The biggest con to drop bars is their lack of width. For a beginner cyclists that can feel very uncomfortable at higher speeds. It is also why sizing on a road bike is so important. Having the correct drop bar width can make or break a new cyclists impression of road biking.

Other than the slightly more complicated sizing, there isn’t much bad to say about drop bars. They are more comfortable, more aero, thus faster and all around better. However, I wouldn’t want to put drop bars on my mountain bike.

Are Flat Bars More Comfortable Than Drop Bars?

On a short ride flat bars are more comfortable than drop bars. The advantage jumps back over to drop bars on longer rides. I’ve done some incredibly long mountain bike rides without issue, but getting on and off the bike helps flat bars stay comfortable. If you want to grind it out in the saddle without many breaks you will appreciate the multiple hand positions drop bars offer.

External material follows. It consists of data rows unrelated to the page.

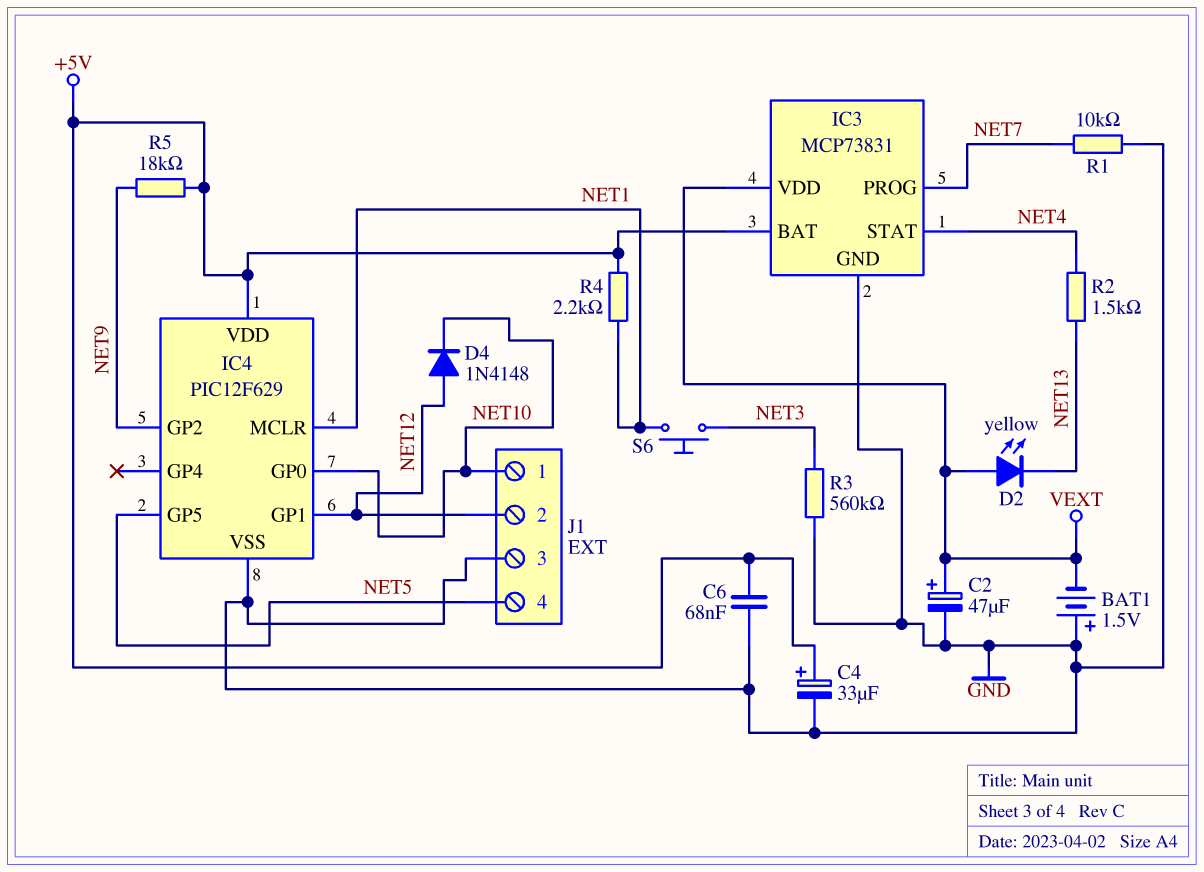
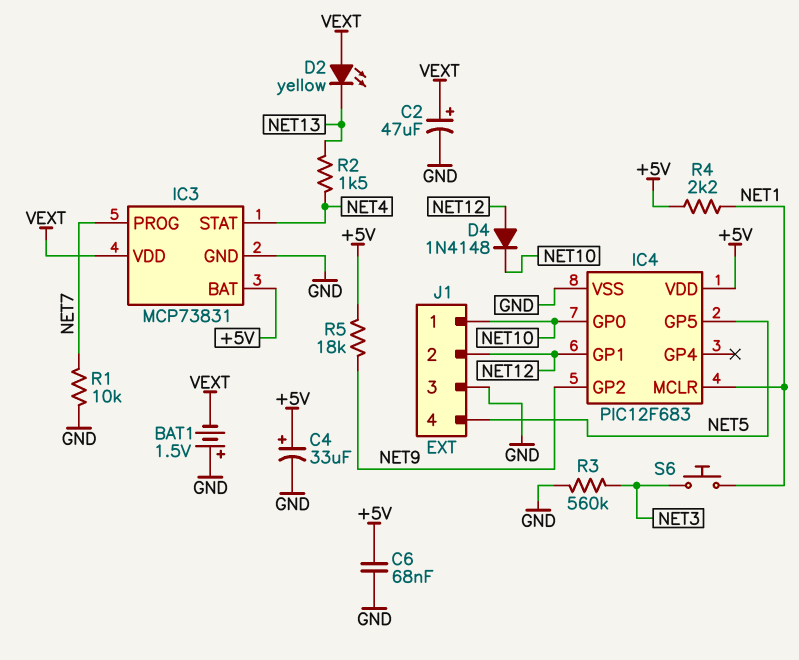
IC4: PIC12F629 -> PIC12F683

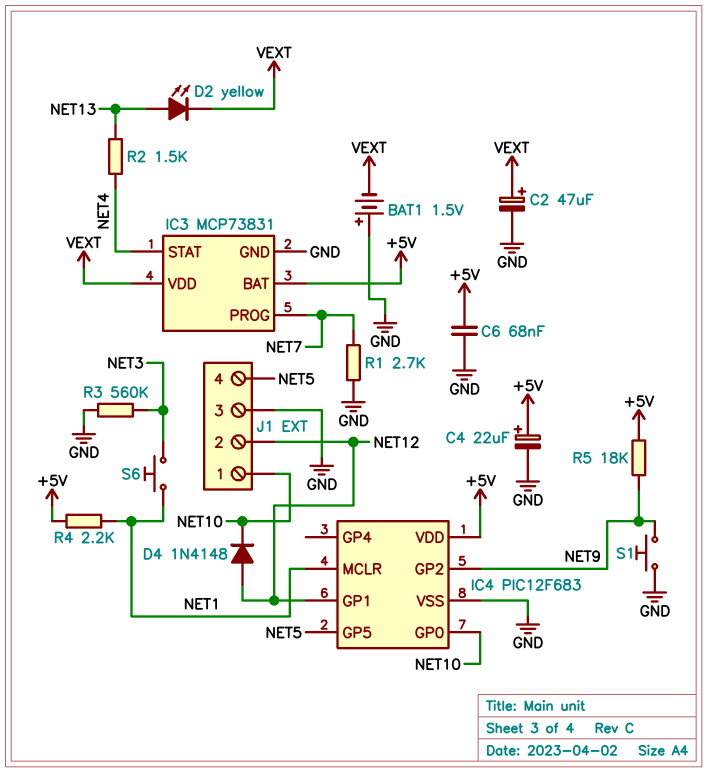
C4: 33uF (plus +5V, minus GND) -> 22uF (plus +5V, minus GND)
D2: LED yellow (A VEXT, K NET13) -> LED yellow (A NET13, K VEXT)
R1: 10k (GND, NET7) -> 2.7k (GND, NET7)
S1: none -> button (GND, NET9)

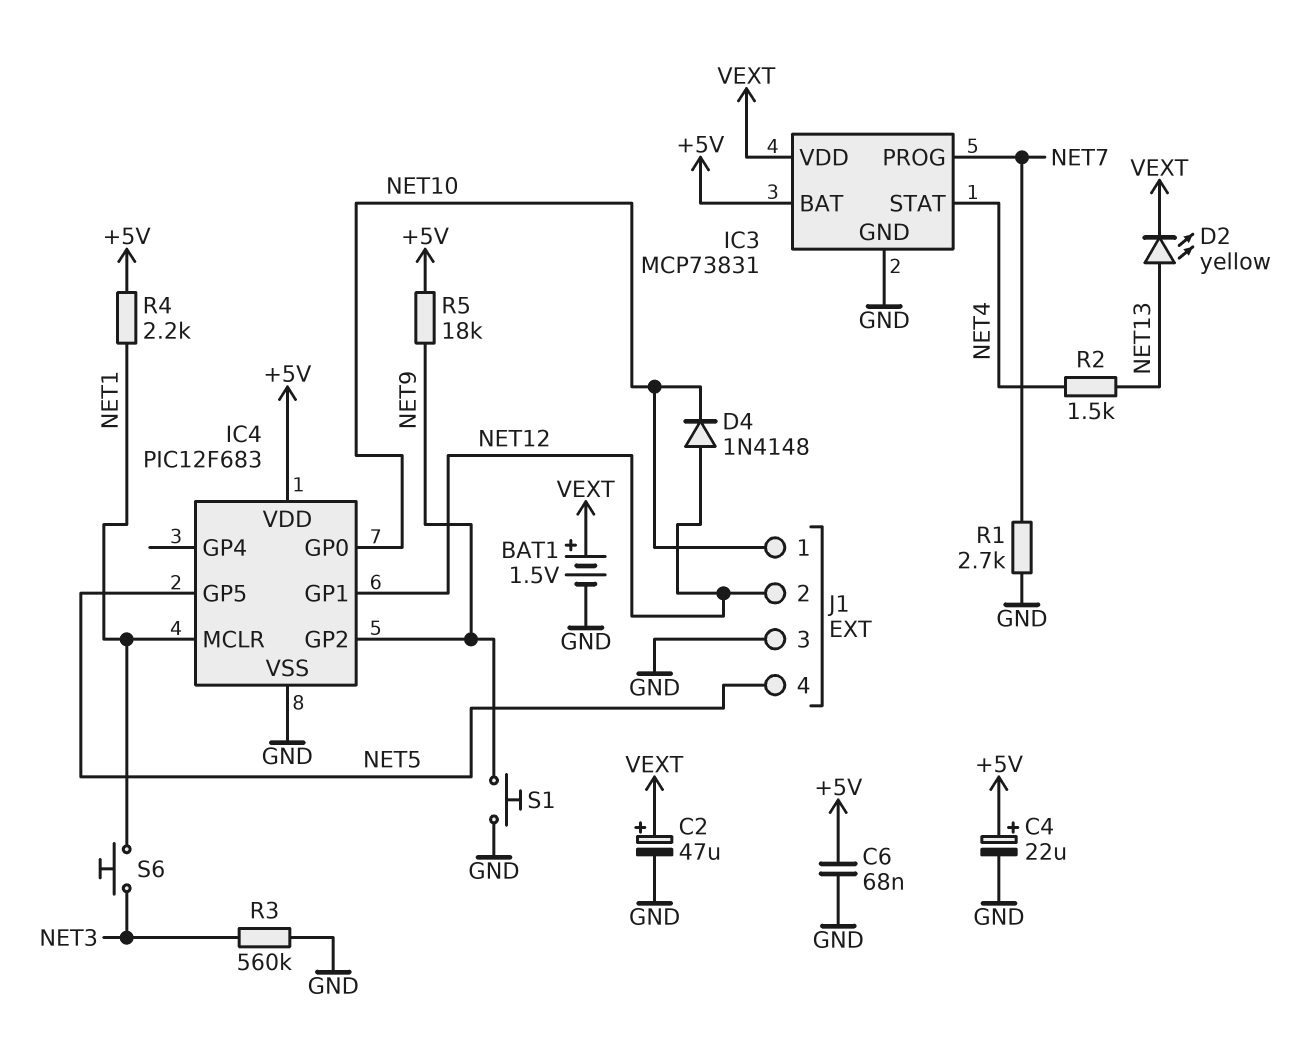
BAT1: 1.5V (plus GND, minus VEXT) -> 1.5V (plus VEXT, minus GND)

My first good bike from an actual bike shop has flat bars. I still own my FX 2 today. (Read: Trek FX 2 Review) I’ve upgraded the grips multiple times over the years trying to find that perfect combination of performance and comfort. I use my flat bar bike to ride gravel trails, and on my trainer.

When I was a beginner I was for more comfortable on my flat bar bike. Now that I have several thousand miles on bikes I get more enjoyment out of my bikes with drop handlebars. If you want a road bike with flat bars, get yourself a cheap hybrid bike and upgrade to a real road bike when your more comfortable on two wheels.

Are Flat Bar Bikes Good?

Yes, there are loads of awesome bikes that come with flat handlebars. Mountain bikes all come with flat bars and they are so much fun to ride.

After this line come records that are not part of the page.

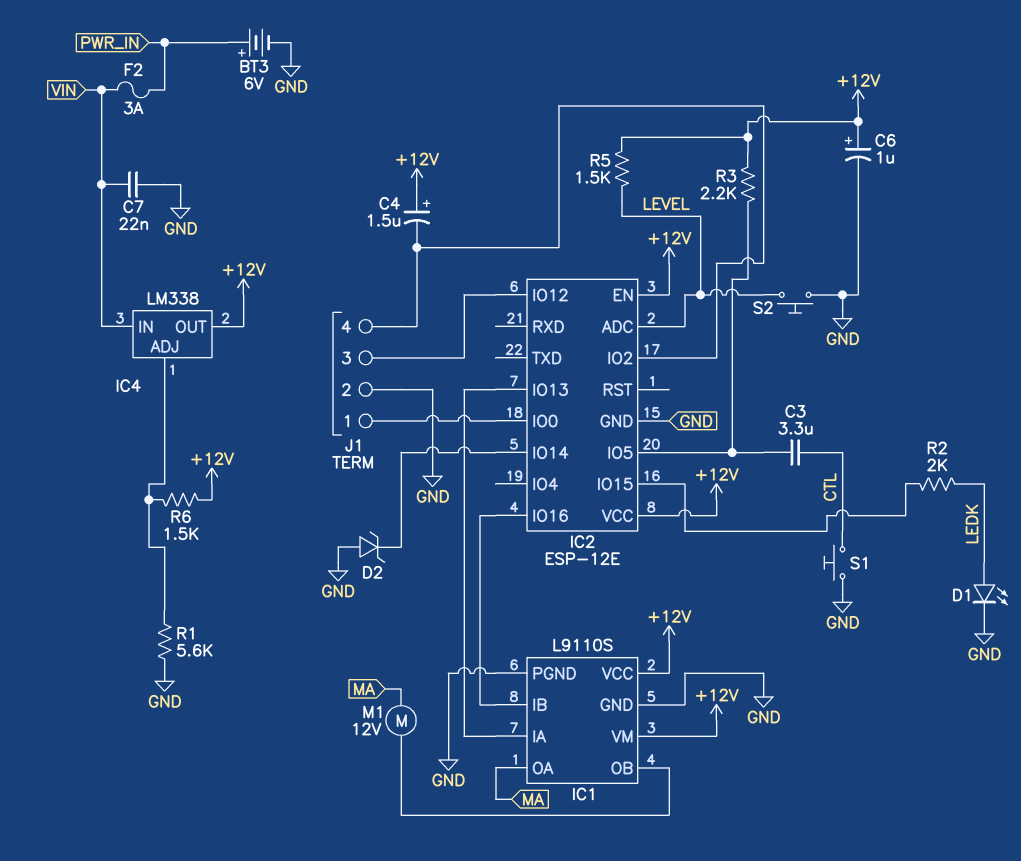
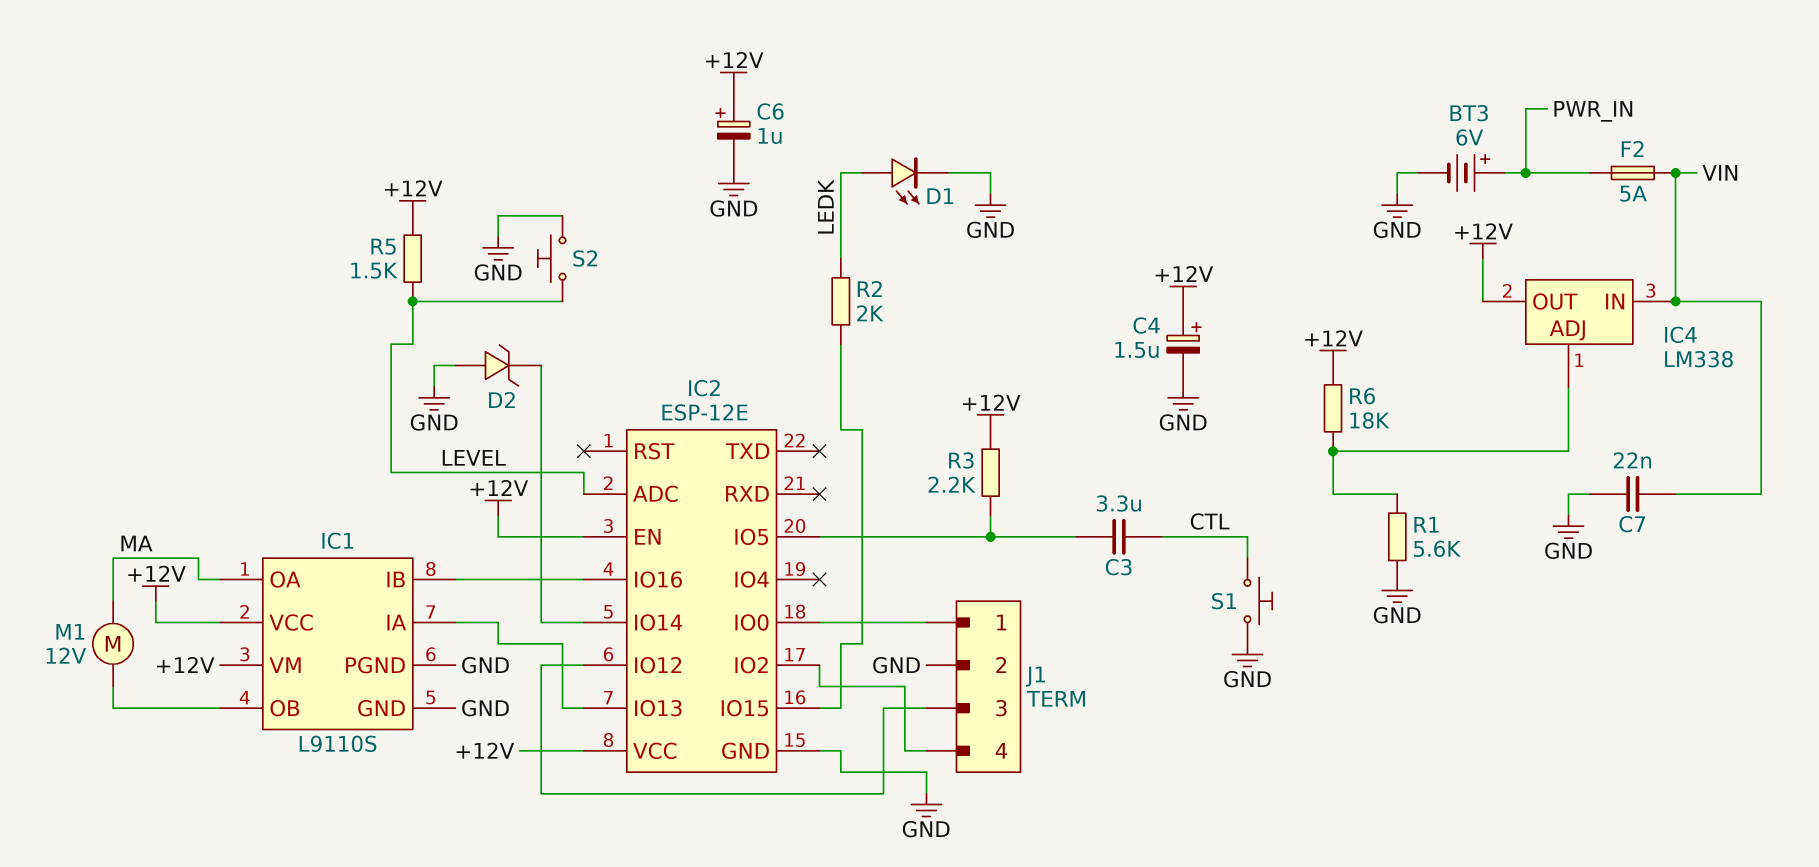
C4: 1.5uF (plus +12V, minus IC2/IO2) -> 1.5uF (plus +12V, minus GND)
F2: 3A (PWR_IN, VIN) -> 5A (PWR_IN, VIN)
R6: 1.5k (+12V, IC4/ADJ) -> 18k (+12V, IC4/ADJ)

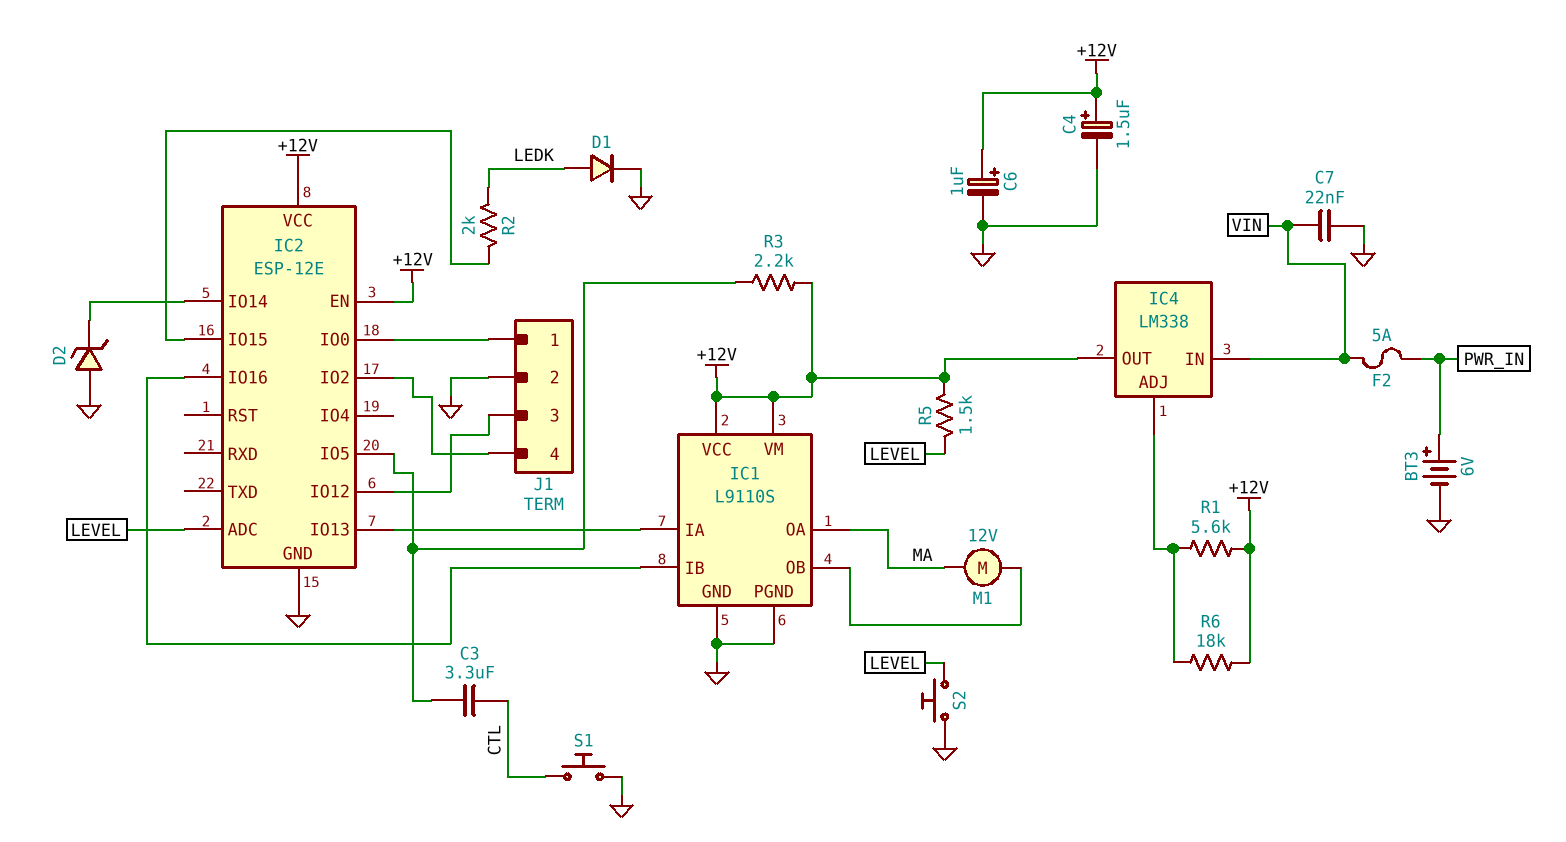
D1: LED (A LEDK, K GND) -> diode (A LEDK, K GND)
R1: 5.6k (GND, IC4/ADJ) -> 5.6k (+12V, IC4/ADJ)

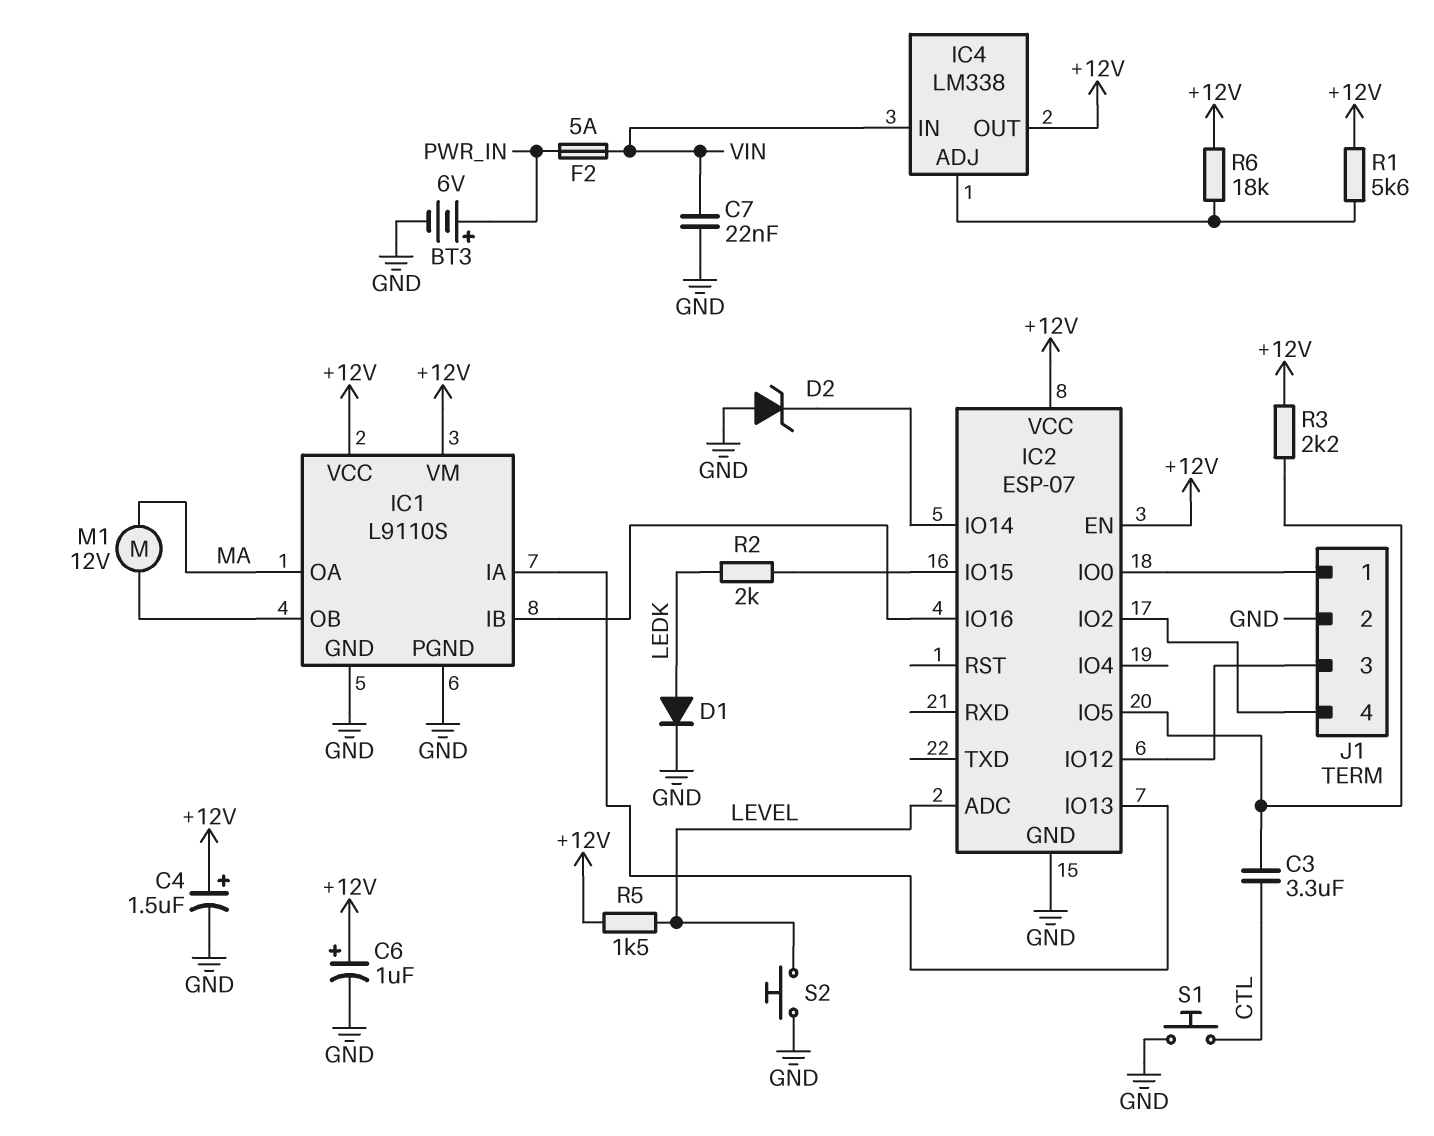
IC2: ESP-12E -> ESP-07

Flat bar hybrid bikes are going to be a little less fun, less off road capable and nowhere near as fast as a true road bike. They serve a purpose, but that purpose is not going fast. Flat bar hybrid bikes, or fitness bikes, are made for cyclists taking an hour ride just to be fit. They will be much more comfortable than a bike with drop bars, and you won’t feel an obligation to clip in.

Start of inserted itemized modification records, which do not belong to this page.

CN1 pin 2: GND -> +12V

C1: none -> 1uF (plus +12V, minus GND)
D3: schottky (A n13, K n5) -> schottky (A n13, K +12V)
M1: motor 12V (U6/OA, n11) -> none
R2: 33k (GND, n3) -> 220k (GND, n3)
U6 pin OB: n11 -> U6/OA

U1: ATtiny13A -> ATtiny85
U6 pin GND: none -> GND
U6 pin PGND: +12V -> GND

Flat bar hybrid bikes are also great for commuters. Most commuters don’t need to get aero to beat their neighbor to the office. Commuters usually take shorter rides, making flat bars perfect to maintain control of the bike and stay comfortable.

flat bars vs drop bars - a solution for flat handlebars

If you find your hands getting uncomfortable on your flat bar bike there is an easy upgrade. The Ergon GP5 Grips (Check Price on Amazon) have an awesome bar end that gives you excellent control and multiple grip options. The grips are comfortable and durable.

Are Drop Bars Better Than Flat Bars?

The debate of flat bars vs drop bars was settled long ago. If you want a mountain bike, or a hybrid bike, you get flat bars. If you want a road bike, or a real gravel bike, you get drop bars. Pairing your handlebars to the type of cycling you do makes sense.

Even with all the advantages flat bars have on mountain bikes, I don’t think I will change to flat bars on my road bike. The same can be said for putting drops on a mountain bike. Both handlebars are great and serve their purpose depending on the type of bike riding you are doing.

The flat bars vs drop bars conversation really comes down to Mountain Biking vs Road Biking, and we all know which is better between those two.